Since its debut in Shanghai, there’s been nothing short of anticipation for the arrival of the Gucci Cosmos exhibition in London.
For Gucci Cosmos’ run at 180 Studios at 180 The Strand, the designer of the original exhibition, British artist Es Devlin, has created a show space with additional elements that pay tribute to the UK capital. Through an array of sets, sculptures and multimedia artworks, various immersive worlds craft experiences that are both visually and physically captivating.
Curated by Italian fashion critic Maria Luisa Frisa, Gucci Cosmos features never-before-seen items from the Gucci archive, taking us through decades of the beloved brand, demonstrating how it has evolved over the last century and how its visionary design ethos has stood the test of time.
London plays a pivotal role in Gucci’s rich history; it was here that founder Guccio Gucci was first inspired to start his artisanal luggage atelier whilst working as a bell boy at The Savoy. This is also where the exhibition invites us to begin our journey, recreating the legendary hotel’s famous Red Lift for its ‘Ascending Room’.

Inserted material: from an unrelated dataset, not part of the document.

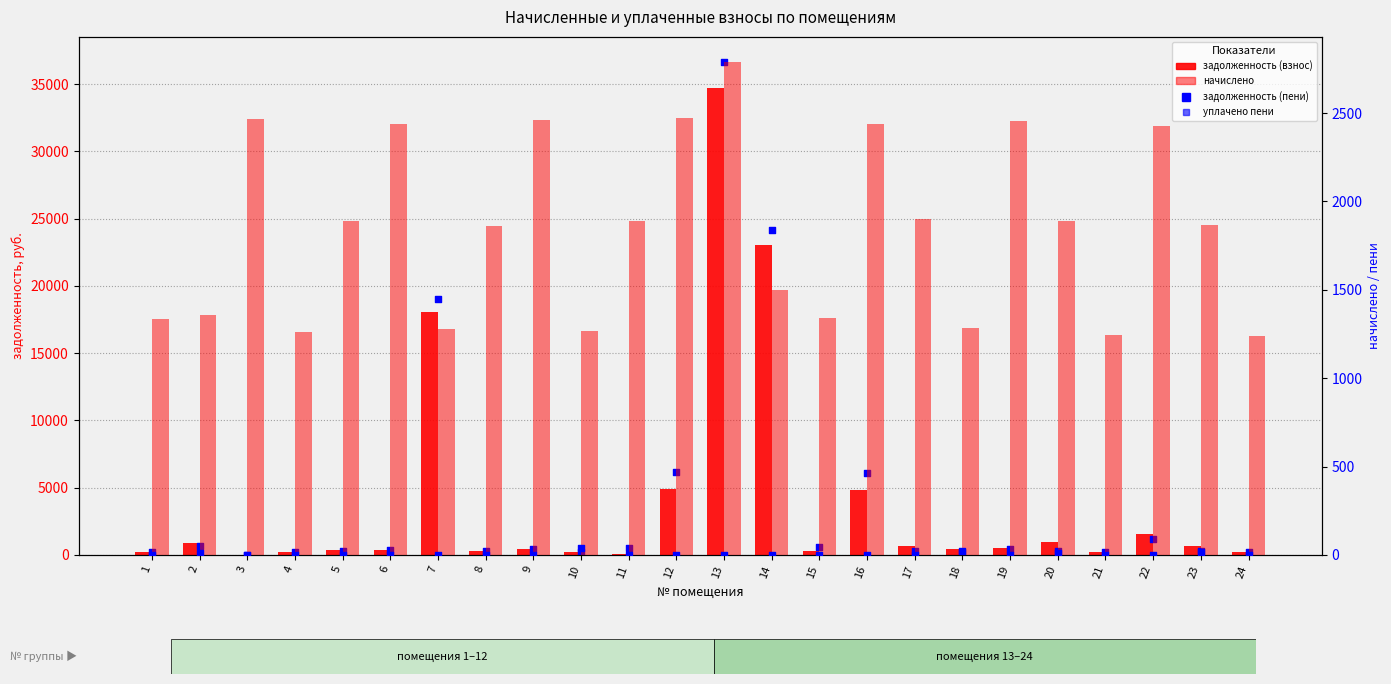

What are all the series names shown in the legend?

задолженность (взнос), задолженность (пени), начислено, уплачено пени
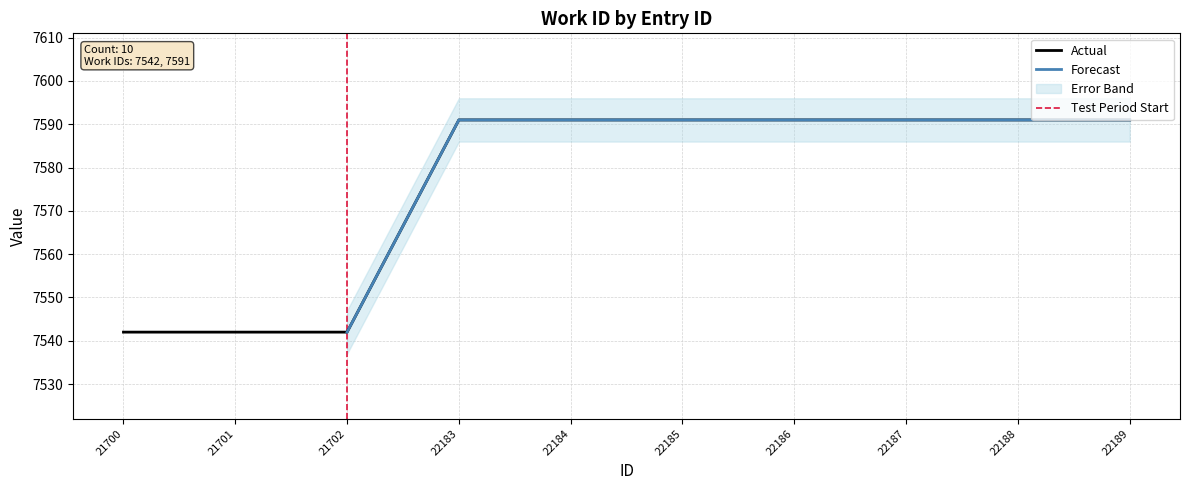

Reading left to right, list all the values displayed in this chart.

7542	7542	7542	7591	7591	7591	7591	7591	7591	7591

A labyrinth series of revolving doors leads us on to our immersive journey from rotating luggage belts, archival pieces from Tom Ford, Alessandro Michele, and Frida Giannini, to its current designer Sabato De Sarno. Two 10-metre tall statues lie horizontally with designs projected onto them. The ‘Archivio’ section with endless mirrors and sky blue paint, houses an archive of bags from the Jackie to the Bamboo. At the ‘Cabinet of Wonders’, an installation spins around to reveal Met Gala gowns, Elton John looks, Harry Styles’ concert pieces, and all sorts of whimsical accessories.
The exhibition’s last display, put together specifically for the London instalment, looks towards Gucci’s future under Sabato De Sarno’s creative direction. Titled ‘Gucci Ancora’— which is Italian for “also now, also then”— the room is shrouded in red light, mirroring De Sarno’s inaugural Gucci collection where the colour was first established as his trademark.